Baca Juga :  Jadi Langganan Mantan Wali Kota, Pernah Mencukur Rambut Mantan Kapolda

Ia menekuni alat musik
sape tersebut hampir 23 tahun sejak kuliah di Yogyakarta. Ketertarikannya
tersebut berawal ketika mendengar salah satu teman kuliahnya memainkan alat
musik sape.

“Kebetulan masuk kuliah
dan bertemu dengan teman-teman dari kalbar dan belajar tahun 1996. Melihat
secara langsung barangnya dan belajar sedikit demi sedikit,” ucapnya saat
dibincangi Kalteng Pos.  

Menurutnya di Kalteng sendiri
sape ini tidak terlalu diterima karena masih mendapatkan pro dan kontra dari
seniman-seniman kecapi karena yang paling dikenal di Kalteng adalah kecapi.

Menurutnya perbedaan
dari seni kecapi sendiri. Alat musik sape berbeda dari bentuknya, sape ini
memiliki senar tiga dan bisa ditambah sesuai dengan kebutuhan. “Bahkan punya
saya sendiri sampai 16 senar,” ujar pria yang bekerja di salah satu perusahaan
di Barito Timur (Bartim) tersebut.

Memainkan alat musik
sape ini kata dia, tidak mudah hal yang paling mendasar adalah terdengar dari
nada dimana hanya memainkan melodi. Salah satu ciri khas yang berbeda dalam
setiap perfom adalah baju khas dayak.

Baca Juga :  Perjuangan Ojol di Masa Pandemi, Bersyukur dengan Beragam Suka Duka

“Beberapa perfom di
beberapa daerah terutama sejak kuliah alat musik sate ini ditampilkan dengan baju
ciri khas dayak,” ucapnya sembari melepas topi bulu dayaknya.

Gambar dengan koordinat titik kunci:
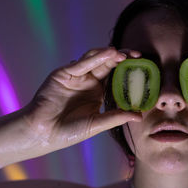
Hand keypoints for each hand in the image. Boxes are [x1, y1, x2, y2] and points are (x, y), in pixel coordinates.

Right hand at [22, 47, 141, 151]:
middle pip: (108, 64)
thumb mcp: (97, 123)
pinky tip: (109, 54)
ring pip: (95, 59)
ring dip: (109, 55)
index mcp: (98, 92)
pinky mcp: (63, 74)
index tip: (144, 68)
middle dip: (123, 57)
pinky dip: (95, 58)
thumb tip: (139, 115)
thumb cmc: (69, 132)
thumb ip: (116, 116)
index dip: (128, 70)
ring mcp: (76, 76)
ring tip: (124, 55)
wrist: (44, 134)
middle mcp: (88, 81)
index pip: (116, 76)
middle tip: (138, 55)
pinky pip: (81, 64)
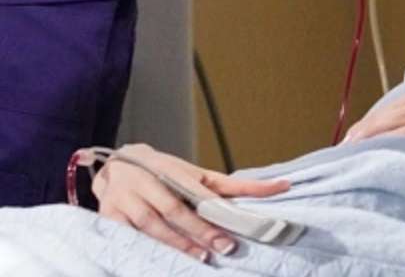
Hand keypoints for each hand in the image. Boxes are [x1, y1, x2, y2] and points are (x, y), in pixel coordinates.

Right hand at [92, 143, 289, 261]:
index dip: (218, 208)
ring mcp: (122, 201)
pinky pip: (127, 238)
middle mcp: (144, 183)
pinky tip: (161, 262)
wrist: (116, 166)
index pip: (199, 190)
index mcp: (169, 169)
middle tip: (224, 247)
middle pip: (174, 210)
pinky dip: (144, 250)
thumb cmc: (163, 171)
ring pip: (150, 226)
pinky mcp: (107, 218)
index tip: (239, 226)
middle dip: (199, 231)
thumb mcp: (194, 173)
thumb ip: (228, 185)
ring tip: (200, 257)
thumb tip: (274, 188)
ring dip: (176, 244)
* * *
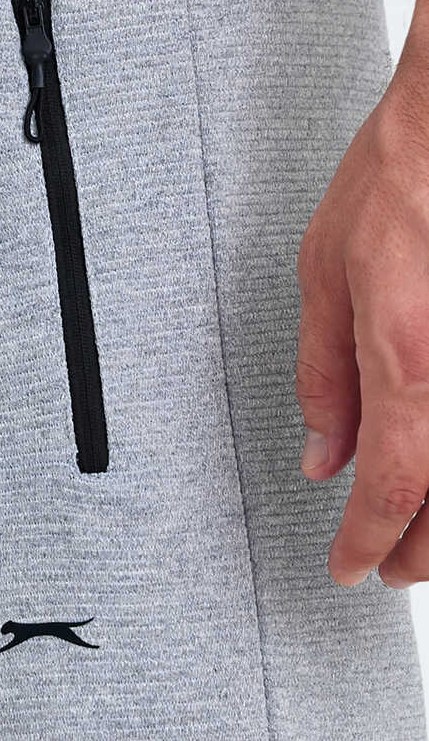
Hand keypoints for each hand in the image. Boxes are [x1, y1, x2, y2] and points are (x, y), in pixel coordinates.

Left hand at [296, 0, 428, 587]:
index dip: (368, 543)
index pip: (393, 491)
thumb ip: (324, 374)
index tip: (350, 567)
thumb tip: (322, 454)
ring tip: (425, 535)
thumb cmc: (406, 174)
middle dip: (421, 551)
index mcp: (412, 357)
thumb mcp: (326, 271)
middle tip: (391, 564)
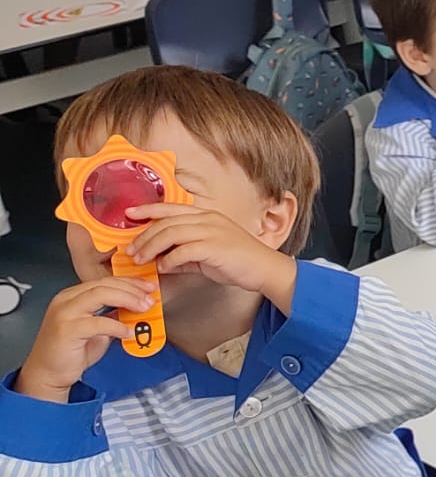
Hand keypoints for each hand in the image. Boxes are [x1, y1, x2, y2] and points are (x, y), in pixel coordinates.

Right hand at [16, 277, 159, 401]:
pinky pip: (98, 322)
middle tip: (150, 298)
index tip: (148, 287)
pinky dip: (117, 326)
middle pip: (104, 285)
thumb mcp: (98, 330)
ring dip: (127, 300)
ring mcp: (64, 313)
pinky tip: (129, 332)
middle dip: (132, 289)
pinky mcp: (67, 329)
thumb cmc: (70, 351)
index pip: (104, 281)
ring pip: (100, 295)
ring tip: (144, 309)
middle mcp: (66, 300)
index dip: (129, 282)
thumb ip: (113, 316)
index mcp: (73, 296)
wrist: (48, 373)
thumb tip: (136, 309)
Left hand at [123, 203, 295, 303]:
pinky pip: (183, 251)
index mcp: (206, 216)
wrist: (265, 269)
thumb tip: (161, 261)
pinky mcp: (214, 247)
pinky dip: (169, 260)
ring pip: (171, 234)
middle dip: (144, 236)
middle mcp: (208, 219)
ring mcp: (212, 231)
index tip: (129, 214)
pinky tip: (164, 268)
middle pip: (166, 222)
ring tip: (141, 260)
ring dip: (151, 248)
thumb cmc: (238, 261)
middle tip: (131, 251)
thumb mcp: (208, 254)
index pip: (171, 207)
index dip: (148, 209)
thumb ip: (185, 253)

**Kegiatan 1**
Bisakah Anda menuliskan kembali bagian petikan teks tentang alat musik sape, dimulai dari "Ia menekuni alat" dan terus sampai "Kalteng adalah kecapi."?
**Kegiatan 2**
Bisakah Anda melanjutkan petikan teks tentang pemain alat musik sape, dimulai setelah kalimat terakhirnya?

**Hasil Tugas 1**
Ia menekuni alat musik
sape tersebut hampir 23 tahun sejak kuliah di Yogyakarta. Ketertarikannya
tersebut berawal ketika mendengar salah satu teman kuliahnya memainkan alat
musik sape.

“Kebetulan masuk kuliah
dan bertemu dengan teman-teman dari kalbar dan belajar tahun 1996. Melihat
secara langsung barangnya dan belajar sedikit demi sedikit,” ucapnya saat
dibincangi Kalteng Pos.  

Menurutnya di Kalteng sendiri
sape ini tidak terlalu diterima karena masih mendapatkan pro dan kontra dari
seniman-seniman kecapi karena yang paling dikenal di Kalteng adalah kecapi.

**Hasil Tugas 2**
Baju yang dipakai agus
sendiri berasal dari kalbar dan alat musik sape  berasal dari kaltim. Ia menuturkan bahwa
dirinya pernah mengikuti audisi ikut audisi di Cibubur, Jakarta Timur dalam
ajang pencarian bakat pada tahun 2015 dan masuk ke dalam lima besar membawakan
alat musik  sape, yang dikombinasikan
dengan lagu-lagu zaman sekarang.

Untuk penampilan
sendiri tidak terhitung beberapa diantaranya Kalbar, Kalteng, dan daerah Jawa, Jakarta,
Bogor, Sumatera dan daerah-daerah lainnya.

“Untuk di Palangka Raya
dalam rangka menghibur masyarakat, kebetulan baru tampil dua kali di Pasuk
Kameluh dan sudah izin dengan pihak security yang menjaga daerah tersebut,”
jelasnya.

Ia berharap alat
musik sape ini dapat diterima di Kalteng. khususnya Palangka Raya karena sape
ini wajib dilestarikan, agar tidak hilang dan 
tenggelam ditelan zaman. “Kebetulan di Kalteng ini sendiri belum ada
pemain sape,” pungkasnya. (*/ala)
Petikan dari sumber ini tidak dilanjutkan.